-------- Given material
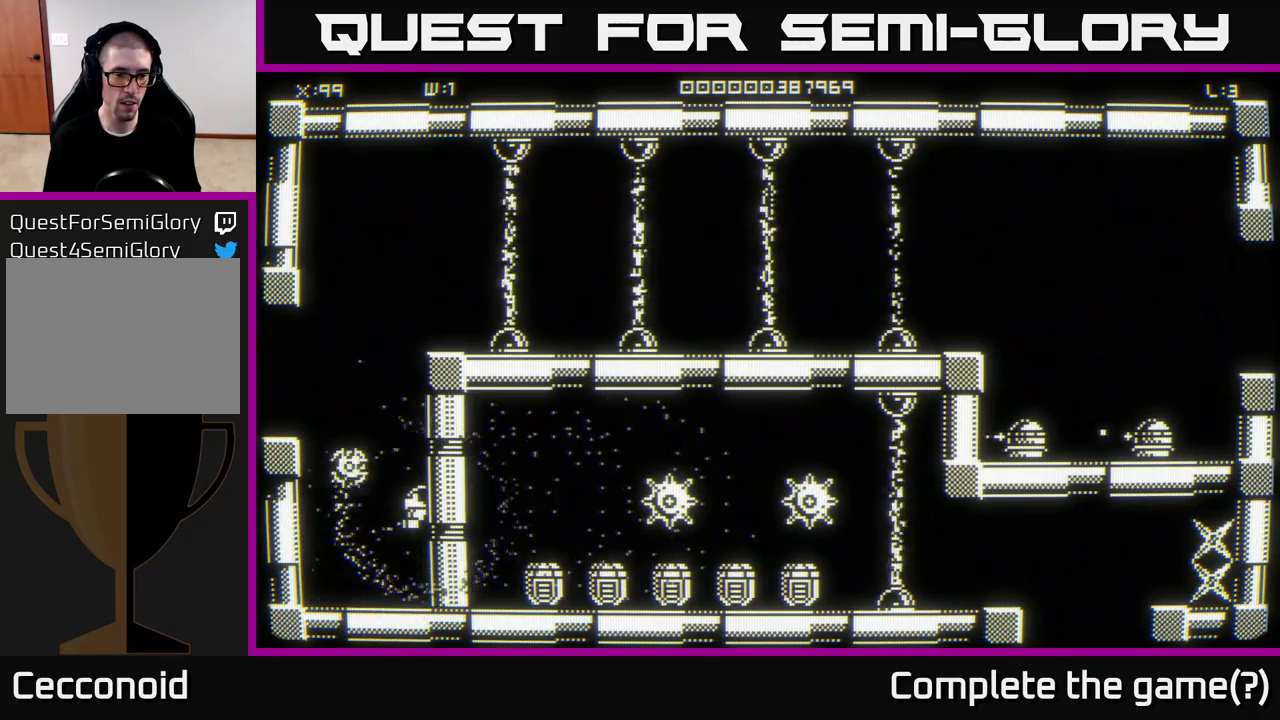
{"buttons": [], "left_stick": "center", "right_stick": "center", "events": []}
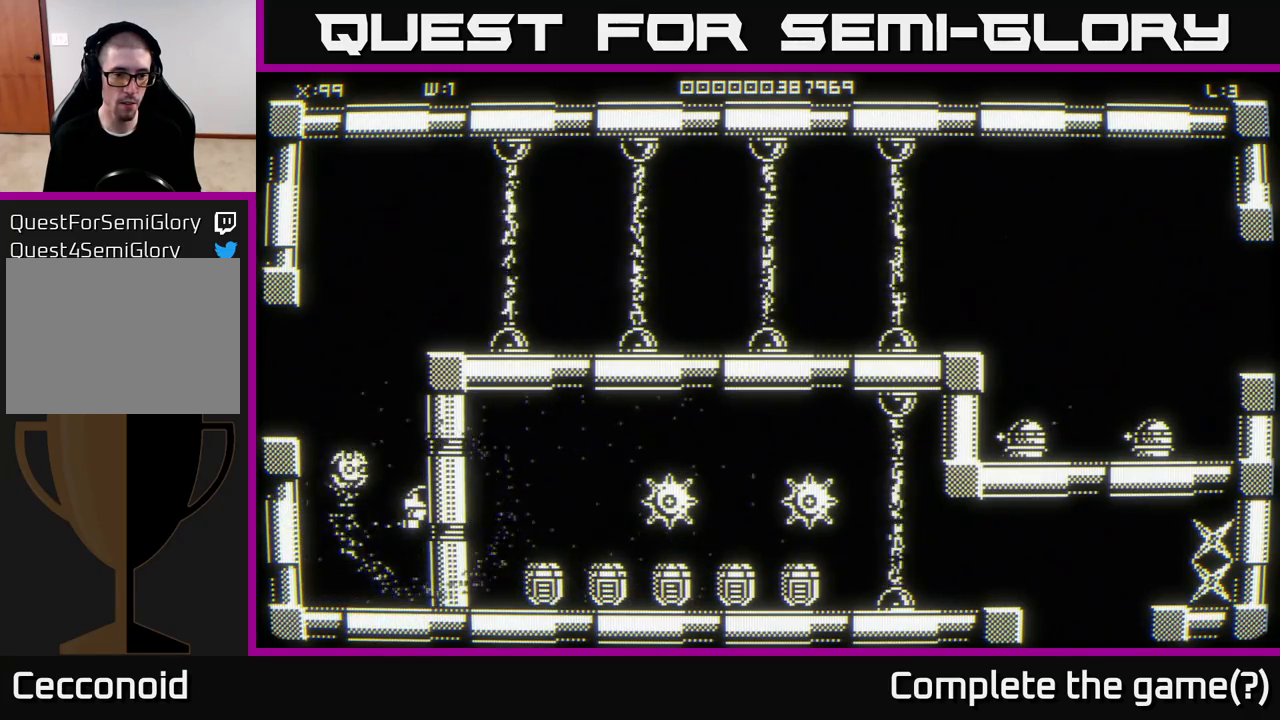
{"buttons": [], "left_stick": "right", "right_stick": "center", "events": [[217, "left_stick", "right"]]}
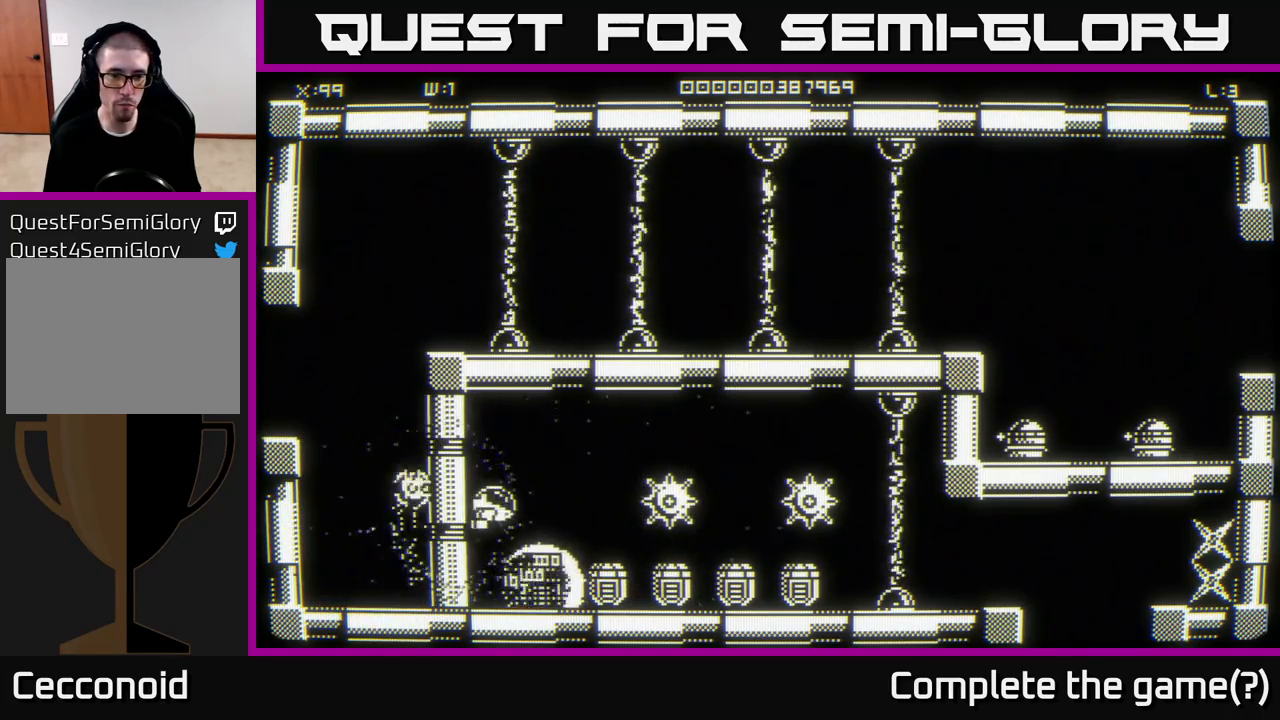
{"buttons": [], "left_stick": "left", "right_stick": "center", "events": [[217, "left_stick", "down-left"], [383, "left_stick", "left"]]}
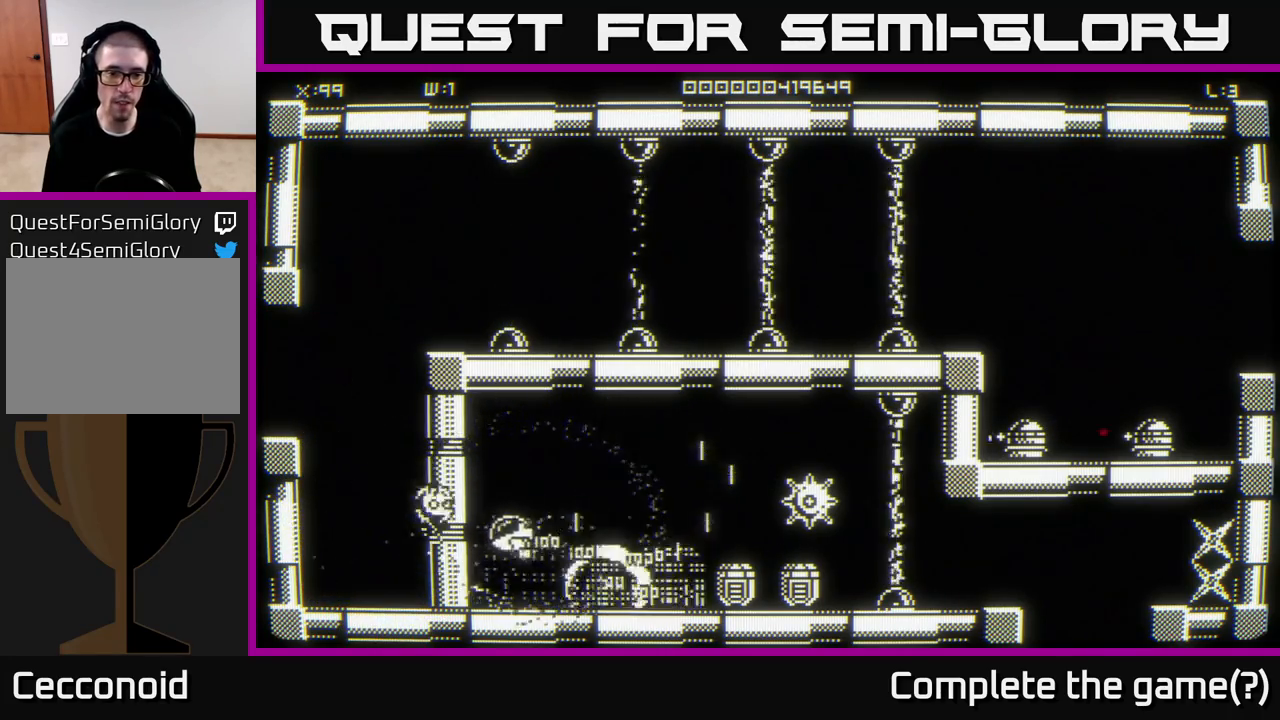
{"buttons": [], "left_stick": "center", "right_stick": "center", "events": [[100, "left_stick", "right"], [333, "left_stick", "center"]]}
----------------
▶ **What the exercise asks**:
Restate the listing word for word and drop the pictures.

▶ **Exercise result**:
{"buttons": [], "left_stick": "center", "right_stick": "center", "events": []}
{"buttons": [], "left_stick": "right", "right_stick": "center", "events": [[217, "left_stick", "right"]]}
{"buttons": [], "left_stick": "left", "right_stick": "center", "events": [[217, "left_stick", "down-left"], [383, "left_stick", "left"]]}
{"buttons": [], "left_stick": "center", "right_stick": "center", "events": [[100, "left_stick", "right"], [333, "left_stick", "center"]]}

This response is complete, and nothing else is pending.